Bangladesh ended their innings on 326/3, their highest ODI score and looked on track for keeping their Asia Cup run alive by bowling Pakistan out for under 260 and netting a bonus point.
Mohammad Hafeez was the aggressor, scoring 33 off 27 in the powerplay. The two batsmen were tied down by spin, despite reaching 97/0 from the first 20 overs before Hafeez, looking to accelerate, was caught by Kayes off Haque.

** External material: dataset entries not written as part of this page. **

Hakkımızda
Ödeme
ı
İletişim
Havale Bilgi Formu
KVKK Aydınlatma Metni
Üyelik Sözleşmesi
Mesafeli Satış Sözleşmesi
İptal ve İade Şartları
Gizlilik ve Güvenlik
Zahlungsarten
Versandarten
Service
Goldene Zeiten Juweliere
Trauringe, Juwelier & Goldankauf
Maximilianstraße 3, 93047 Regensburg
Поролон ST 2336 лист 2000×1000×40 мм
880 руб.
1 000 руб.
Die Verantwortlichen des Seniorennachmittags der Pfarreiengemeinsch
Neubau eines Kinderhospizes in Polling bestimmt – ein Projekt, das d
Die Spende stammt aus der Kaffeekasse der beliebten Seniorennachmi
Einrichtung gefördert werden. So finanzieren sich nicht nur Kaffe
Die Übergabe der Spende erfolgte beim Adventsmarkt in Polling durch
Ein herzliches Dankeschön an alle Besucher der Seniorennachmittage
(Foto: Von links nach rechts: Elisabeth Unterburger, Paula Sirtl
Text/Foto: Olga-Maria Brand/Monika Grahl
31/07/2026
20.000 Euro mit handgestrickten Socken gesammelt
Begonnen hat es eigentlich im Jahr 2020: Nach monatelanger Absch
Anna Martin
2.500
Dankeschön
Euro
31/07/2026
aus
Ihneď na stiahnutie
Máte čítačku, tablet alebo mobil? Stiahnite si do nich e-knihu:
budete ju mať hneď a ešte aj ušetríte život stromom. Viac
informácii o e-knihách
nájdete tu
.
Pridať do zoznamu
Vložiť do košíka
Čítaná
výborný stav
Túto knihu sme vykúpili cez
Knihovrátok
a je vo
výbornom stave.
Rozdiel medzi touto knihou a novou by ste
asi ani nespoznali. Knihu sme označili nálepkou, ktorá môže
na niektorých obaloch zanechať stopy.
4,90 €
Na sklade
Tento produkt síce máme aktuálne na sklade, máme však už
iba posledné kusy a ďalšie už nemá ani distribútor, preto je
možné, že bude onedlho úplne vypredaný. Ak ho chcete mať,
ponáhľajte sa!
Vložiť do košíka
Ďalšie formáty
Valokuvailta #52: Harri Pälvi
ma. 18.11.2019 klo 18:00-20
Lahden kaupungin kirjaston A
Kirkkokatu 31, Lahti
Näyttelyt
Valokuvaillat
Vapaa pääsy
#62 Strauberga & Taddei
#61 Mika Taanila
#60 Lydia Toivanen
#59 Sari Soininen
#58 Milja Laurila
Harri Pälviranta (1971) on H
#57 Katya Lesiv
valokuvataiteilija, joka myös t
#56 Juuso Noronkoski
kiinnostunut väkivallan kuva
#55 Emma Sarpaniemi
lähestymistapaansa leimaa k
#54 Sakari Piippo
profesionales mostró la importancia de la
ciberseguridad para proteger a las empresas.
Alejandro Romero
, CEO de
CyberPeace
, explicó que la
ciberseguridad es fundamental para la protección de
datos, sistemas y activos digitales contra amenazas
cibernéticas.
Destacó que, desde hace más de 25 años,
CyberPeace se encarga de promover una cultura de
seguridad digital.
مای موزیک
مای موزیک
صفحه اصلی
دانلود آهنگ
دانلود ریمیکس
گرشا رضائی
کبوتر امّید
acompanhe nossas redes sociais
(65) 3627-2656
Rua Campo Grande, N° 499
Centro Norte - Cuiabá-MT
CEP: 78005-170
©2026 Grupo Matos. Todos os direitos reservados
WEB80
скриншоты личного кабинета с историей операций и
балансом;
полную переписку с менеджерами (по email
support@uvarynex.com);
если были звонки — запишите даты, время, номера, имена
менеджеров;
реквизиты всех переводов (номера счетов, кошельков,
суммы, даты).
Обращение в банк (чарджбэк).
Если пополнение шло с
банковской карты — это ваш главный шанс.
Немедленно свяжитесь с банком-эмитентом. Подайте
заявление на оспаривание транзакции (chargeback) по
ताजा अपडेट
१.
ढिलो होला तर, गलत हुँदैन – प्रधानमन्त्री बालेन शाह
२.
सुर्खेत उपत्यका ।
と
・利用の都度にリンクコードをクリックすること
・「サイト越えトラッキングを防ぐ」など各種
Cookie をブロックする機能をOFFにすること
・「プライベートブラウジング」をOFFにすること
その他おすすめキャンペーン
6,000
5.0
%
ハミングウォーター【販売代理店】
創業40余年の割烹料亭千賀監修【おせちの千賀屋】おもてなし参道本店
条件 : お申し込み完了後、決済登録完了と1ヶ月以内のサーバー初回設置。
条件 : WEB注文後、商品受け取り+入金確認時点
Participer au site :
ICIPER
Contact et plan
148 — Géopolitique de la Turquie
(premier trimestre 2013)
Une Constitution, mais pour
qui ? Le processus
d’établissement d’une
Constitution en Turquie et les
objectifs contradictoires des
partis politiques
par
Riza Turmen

This precipitated a period of Pakistan losing quick wickets, with Misbah (4) batting at number three departing in the next over, bowled by Shakib after an uncharacteristic hoik and Maqsood (2) caught behind trying to cut Mominul Haque. This brought Fawad Alam to the crease. This was his comeback game and with a well-set Shehzad, he went about rebuilding the Pakistan chase. Shehzad had become bogged down but cut loose with two fours off a Mominul Haque over and the two batsmen batted sensibly, combining quick running between the wickets with boundaries when the bowlers erred in length.
The two carried Pakistan from 105/3 in the 23rd over to 210/4, as Shehzad departed after making a quality century (103 off 123 balls) to provide the base for the Pakistan chase. Rehman was sent in to try and redeem himself after his earlier bowling effort, or lack there of, but the experiment was not a success, the left-hander making just 8.
This brought Shahid Afridi to the crease, to prove the runs against India were not a fluke.
He produced a breathtaking display of hitting, which resulted in the all-rounder smashing 59 off 25 balls, with two fours and seven sizes, at a strike rate of 236. He reached 50 off 18 balls, the second quickest of all time in a succession of massive hits, the sequence being: 6,2,6,1,6,2,0,6,6,0,0,1,0,4,6,wide,0,4,wide,wide,0 , bye,0,1,6. It was an action-packed innings, which including a dropped catch and Afridi struggling with injury and asking the umpire for a runner, despite the runner rule being rescinded by the ICC a long time ago!
He was run out with a sharp piece of fielding by Shakib Al Hasan and although Umar Akmal came to the crease, with Pakistan needing 31 off the final three overs, Fawad Alam (74 off 70 balls) turned accumulator to aggressor as he bashed two sixes off Abdur Razzak in the 48th over. Akmal joined the party and played a lovely cover drive in the penultimate over to leave Pakistan needing three runs off the final over.
A bit of drama was inevitable in a Pakistani run chase, and Alam was run out off the fourth ball of the final over but with Pakistan needing two off two, Akmal redeemed himself by hitting through midwicket for four as Pakistan registered their biggest run chase in their history.